===== Provided data

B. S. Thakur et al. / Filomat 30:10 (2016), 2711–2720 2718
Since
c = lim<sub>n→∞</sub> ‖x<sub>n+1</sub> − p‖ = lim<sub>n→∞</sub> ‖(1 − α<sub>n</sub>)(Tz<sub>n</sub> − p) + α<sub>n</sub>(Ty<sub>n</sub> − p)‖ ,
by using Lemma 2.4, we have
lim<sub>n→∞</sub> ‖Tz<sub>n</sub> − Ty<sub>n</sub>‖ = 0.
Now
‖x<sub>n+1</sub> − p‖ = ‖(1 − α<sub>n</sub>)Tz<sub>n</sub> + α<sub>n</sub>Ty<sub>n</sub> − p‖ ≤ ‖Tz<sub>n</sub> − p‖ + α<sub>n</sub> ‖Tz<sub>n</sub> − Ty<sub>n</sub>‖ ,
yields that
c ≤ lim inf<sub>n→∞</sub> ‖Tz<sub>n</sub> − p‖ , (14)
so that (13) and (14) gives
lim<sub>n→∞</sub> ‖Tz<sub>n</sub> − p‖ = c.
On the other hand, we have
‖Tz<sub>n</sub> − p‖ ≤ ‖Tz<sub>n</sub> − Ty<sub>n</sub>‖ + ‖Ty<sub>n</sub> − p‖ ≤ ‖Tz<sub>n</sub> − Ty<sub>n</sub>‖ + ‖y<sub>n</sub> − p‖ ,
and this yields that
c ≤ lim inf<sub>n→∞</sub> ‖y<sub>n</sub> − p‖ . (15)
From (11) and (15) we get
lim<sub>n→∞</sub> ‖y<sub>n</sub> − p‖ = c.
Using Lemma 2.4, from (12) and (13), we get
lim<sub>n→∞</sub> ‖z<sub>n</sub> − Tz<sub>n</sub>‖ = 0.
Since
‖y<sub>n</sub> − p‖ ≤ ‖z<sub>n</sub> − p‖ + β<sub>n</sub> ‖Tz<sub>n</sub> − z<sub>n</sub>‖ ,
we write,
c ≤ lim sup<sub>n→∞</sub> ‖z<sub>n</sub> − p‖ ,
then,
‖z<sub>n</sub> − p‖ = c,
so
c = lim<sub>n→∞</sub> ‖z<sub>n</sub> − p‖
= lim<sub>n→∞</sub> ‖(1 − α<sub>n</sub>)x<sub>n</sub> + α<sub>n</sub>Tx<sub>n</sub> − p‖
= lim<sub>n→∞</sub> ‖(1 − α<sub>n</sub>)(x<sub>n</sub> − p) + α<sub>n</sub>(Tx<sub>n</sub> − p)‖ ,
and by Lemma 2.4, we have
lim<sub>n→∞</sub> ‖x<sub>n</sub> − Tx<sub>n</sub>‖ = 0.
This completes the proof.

==========

Your objective:
The records above must be repeated exactly, in their entirety.

Exercise output:
B. S. Thakur et al. / Filomat 30:10 (2016), 2711–2720 2718
Since
c = lim<sub>n→∞</sub> ‖x<sub>n+1</sub> − p‖ = lim<sub>n→∞</sub> ‖(1 − α<sub>n</sub>)(Tz<sub>n</sub> − p) + α<sub>n</sub>(Ty<sub>n</sub> − p)‖ ,
by using Lemma 2.4, we have
lim<sub>n→∞</sub> ‖Tz<sub>n</sub> − Ty<sub>n</sub>‖ = 0.
Now
‖x<sub>n+1</sub> − p‖ = ‖(1 − α<sub>n</sub>)Tz<sub>n</sub> + α<sub>n</sub>Ty<sub>n</sub> − p‖ ≤ ‖Tz<sub>n</sub> − p‖ + α<sub>n</sub> ‖Tz<sub>n</sub> − Ty<sub>n</sub>‖ ,
yields that
c ≤ lim inf<sub>n→∞</sub> ‖Tz<sub>n</sub> − p‖ , (14)
so that (13) and (14) gives
lim<sub>n→∞</sub> ‖Tz<sub>n</sub> − p‖ = c.
On the other hand, we have
‖Tz<sub>n</sub> − p‖ ≤ ‖Tz<sub>n</sub> − Ty<sub>n</sub>‖ + ‖Ty<sub>n</sub> − p‖ ≤ ‖Tz<sub>n</sub> − Ty<sub>n</sub>‖ + ‖y<sub>n</sub> − p‖ ,
and this yields that
c ≤ lim inf<sub>n→∞</sub> ‖y<sub>n</sub> − p‖ . (15)
From (11) and (15) we get
lim<sub>n→∞</sub> ‖y<sub>n</sub> − p‖ = c.
Using Lemma 2.4, from (12) and (13), we get
lim<sub>n→∞</sub> ‖z<sub>n</sub> − Tz<sub>n</sub>‖ = 0.
Since
‖y<sub>n</sub> − p‖ ≤ ‖z<sub>n</sub> − p‖ + β<sub>n</sub> ‖Tz<sub>n</sub> − z<sub>n</sub>‖ ,
we write,
c ≤ lim sup<sub>n→∞</sub> ‖z<sub>n</sub> − p‖ ,
then,
‖z<sub>n</sub> − p‖ = c,
so
c = lim<sub>n→∞</sub> ‖z<sub>n</sub> − p‖
= lim<sub>n→∞</sub> ‖(1 − α<sub>n</sub>)x<sub>n</sub> + α<sub>n</sub>Tx<sub>n</sub> − p‖
= lim<sub>n→∞</sub> ‖(1 − α<sub>n</sub>)(x<sub>n</sub> − p) + α<sub>n</sub>(Tx<sub>n</sub> − p)‖ ,
and by Lemma 2.4, we have
lim<sub>n→∞</sub> ‖x<sub>n</sub> − Tx<sub>n</sub>‖ = 0.
This completes the proof.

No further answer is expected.